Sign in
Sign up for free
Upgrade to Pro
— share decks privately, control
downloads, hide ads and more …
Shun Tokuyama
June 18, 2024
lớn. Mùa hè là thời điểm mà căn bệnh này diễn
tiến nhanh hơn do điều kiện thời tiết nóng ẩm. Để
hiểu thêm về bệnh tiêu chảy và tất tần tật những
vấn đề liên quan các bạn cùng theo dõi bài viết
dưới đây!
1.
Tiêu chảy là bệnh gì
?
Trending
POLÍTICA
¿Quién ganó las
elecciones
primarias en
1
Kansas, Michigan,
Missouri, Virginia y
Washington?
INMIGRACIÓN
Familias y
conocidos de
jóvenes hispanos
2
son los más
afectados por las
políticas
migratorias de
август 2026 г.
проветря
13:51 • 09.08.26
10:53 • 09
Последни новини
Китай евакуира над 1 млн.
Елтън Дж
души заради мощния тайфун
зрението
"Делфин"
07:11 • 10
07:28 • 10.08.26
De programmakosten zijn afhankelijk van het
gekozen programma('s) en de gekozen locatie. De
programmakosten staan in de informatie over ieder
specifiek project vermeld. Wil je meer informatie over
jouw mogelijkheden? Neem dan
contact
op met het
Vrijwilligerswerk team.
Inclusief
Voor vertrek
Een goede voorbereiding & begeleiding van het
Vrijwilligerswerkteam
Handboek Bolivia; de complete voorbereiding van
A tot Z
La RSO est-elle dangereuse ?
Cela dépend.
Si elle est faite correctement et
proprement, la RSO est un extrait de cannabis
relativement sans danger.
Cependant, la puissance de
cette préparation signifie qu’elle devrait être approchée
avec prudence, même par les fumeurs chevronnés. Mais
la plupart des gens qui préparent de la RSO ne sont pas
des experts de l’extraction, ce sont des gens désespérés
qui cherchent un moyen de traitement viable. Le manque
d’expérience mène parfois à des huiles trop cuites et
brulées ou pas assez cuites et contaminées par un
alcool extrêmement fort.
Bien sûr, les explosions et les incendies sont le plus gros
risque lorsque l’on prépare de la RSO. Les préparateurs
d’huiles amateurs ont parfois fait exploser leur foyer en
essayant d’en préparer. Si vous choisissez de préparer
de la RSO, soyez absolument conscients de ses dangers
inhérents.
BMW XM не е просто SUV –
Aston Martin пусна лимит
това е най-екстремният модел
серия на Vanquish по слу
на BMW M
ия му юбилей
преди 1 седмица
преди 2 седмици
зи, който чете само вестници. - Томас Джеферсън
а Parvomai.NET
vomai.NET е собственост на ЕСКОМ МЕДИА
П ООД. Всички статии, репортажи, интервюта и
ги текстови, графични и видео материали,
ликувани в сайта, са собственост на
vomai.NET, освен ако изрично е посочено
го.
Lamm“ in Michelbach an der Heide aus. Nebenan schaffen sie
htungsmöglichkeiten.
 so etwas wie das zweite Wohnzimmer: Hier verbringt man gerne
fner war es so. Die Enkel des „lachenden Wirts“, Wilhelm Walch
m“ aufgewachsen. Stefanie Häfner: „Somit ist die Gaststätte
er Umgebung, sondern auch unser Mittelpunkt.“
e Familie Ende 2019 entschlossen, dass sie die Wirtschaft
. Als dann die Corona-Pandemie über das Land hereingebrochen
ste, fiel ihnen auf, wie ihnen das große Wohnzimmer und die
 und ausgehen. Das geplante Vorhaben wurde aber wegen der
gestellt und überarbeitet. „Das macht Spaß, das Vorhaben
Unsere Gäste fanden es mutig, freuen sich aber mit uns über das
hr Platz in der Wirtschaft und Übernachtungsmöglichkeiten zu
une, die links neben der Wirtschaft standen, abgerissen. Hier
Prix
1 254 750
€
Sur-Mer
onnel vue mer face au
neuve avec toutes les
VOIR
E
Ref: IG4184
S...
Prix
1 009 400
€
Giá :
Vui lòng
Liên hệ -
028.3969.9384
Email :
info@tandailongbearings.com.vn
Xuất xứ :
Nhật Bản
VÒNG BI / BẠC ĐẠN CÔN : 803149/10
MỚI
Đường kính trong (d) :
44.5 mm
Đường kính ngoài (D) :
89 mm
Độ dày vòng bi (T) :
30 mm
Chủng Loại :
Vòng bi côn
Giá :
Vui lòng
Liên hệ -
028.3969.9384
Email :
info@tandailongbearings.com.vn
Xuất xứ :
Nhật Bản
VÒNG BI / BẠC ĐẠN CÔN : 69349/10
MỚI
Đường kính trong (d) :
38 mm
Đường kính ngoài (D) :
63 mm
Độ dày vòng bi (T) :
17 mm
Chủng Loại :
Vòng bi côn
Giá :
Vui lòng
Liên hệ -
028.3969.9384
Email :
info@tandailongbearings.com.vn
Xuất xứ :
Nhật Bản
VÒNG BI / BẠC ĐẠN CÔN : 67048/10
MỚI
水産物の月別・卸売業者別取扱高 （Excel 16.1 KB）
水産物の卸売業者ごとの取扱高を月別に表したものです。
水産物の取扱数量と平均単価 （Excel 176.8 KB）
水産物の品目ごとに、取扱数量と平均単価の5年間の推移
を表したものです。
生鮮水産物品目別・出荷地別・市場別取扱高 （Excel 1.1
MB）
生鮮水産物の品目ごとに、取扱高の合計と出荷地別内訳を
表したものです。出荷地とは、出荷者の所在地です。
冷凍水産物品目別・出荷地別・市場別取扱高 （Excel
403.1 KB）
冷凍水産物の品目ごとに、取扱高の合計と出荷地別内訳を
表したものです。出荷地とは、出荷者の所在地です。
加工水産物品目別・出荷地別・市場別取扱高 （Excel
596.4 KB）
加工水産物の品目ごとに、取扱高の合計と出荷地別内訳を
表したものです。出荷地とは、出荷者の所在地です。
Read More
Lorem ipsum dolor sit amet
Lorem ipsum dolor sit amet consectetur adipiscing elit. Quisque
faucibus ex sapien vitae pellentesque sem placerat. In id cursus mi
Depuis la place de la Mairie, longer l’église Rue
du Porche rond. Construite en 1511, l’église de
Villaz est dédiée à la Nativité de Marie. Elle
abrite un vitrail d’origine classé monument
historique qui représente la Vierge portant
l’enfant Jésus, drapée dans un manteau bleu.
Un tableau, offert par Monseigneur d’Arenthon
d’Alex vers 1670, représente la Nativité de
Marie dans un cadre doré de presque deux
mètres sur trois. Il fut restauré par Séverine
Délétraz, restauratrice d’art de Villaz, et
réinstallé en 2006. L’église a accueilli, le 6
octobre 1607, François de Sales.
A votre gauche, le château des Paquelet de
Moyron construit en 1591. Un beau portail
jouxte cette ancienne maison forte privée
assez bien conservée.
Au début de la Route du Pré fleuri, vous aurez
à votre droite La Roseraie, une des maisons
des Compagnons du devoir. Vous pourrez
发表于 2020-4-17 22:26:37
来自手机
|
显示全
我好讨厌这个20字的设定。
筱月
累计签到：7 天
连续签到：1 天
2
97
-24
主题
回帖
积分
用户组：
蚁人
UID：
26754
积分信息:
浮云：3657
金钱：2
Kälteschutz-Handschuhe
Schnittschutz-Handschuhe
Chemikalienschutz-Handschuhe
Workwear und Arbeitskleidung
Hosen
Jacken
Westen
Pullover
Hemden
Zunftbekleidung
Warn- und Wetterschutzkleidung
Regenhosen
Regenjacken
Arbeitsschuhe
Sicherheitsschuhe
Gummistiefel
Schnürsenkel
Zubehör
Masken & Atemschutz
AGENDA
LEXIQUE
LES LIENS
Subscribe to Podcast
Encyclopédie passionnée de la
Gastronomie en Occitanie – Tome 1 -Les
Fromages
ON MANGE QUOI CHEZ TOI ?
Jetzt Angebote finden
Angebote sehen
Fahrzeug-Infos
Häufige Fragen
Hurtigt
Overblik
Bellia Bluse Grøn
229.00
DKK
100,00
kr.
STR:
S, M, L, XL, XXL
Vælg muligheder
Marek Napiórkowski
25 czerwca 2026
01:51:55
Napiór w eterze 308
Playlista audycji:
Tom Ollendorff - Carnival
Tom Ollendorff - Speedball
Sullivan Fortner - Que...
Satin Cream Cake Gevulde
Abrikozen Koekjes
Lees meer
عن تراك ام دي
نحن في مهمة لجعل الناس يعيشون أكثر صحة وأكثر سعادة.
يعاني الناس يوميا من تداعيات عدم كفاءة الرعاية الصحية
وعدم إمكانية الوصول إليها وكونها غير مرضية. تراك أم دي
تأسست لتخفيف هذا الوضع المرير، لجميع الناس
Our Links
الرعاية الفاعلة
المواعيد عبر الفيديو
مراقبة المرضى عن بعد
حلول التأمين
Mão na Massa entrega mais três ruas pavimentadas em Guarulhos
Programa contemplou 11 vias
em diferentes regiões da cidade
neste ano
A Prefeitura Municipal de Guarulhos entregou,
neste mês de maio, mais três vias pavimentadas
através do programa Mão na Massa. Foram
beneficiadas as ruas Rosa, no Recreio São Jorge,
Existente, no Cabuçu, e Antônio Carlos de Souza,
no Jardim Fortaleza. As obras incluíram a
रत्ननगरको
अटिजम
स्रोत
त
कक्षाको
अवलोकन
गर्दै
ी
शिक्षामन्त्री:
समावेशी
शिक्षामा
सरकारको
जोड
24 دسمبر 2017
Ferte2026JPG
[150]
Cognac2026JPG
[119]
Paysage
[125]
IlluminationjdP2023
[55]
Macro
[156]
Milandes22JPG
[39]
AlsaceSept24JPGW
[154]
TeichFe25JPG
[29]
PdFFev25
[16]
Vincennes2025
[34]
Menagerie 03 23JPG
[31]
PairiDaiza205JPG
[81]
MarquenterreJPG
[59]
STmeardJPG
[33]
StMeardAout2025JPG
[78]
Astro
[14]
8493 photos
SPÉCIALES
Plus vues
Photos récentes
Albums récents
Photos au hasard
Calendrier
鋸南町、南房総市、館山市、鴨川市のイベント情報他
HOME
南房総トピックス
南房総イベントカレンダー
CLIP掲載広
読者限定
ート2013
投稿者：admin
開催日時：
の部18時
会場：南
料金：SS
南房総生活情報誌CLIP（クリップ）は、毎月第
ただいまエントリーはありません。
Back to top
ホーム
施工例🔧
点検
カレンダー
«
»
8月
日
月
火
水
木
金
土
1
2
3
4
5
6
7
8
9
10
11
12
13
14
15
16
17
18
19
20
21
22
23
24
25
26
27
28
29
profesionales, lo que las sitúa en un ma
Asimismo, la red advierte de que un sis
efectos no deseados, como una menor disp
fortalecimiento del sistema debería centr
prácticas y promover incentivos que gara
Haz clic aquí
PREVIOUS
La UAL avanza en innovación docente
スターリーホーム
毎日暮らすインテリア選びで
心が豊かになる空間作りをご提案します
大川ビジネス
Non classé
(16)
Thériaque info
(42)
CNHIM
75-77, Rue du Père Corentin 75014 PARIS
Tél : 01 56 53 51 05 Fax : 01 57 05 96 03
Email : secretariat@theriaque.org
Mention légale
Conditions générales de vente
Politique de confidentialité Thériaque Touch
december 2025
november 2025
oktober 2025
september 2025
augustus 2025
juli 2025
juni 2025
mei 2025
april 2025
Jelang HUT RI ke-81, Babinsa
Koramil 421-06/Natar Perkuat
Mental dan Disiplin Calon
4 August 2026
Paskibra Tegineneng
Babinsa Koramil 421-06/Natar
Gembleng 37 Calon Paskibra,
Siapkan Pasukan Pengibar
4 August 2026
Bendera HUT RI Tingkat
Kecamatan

INSTRUCTIONS FOR THE TASK:
Go through the records above and return each line in which the word "sont" occurs.

OUTPUT BELOW:
la plupart des gens qui préparent de la RSO ne sont pas
des experts de l’extraction, ce sont des gens désespérés
Bien sûr, les explosions et les incendies sont le plus gros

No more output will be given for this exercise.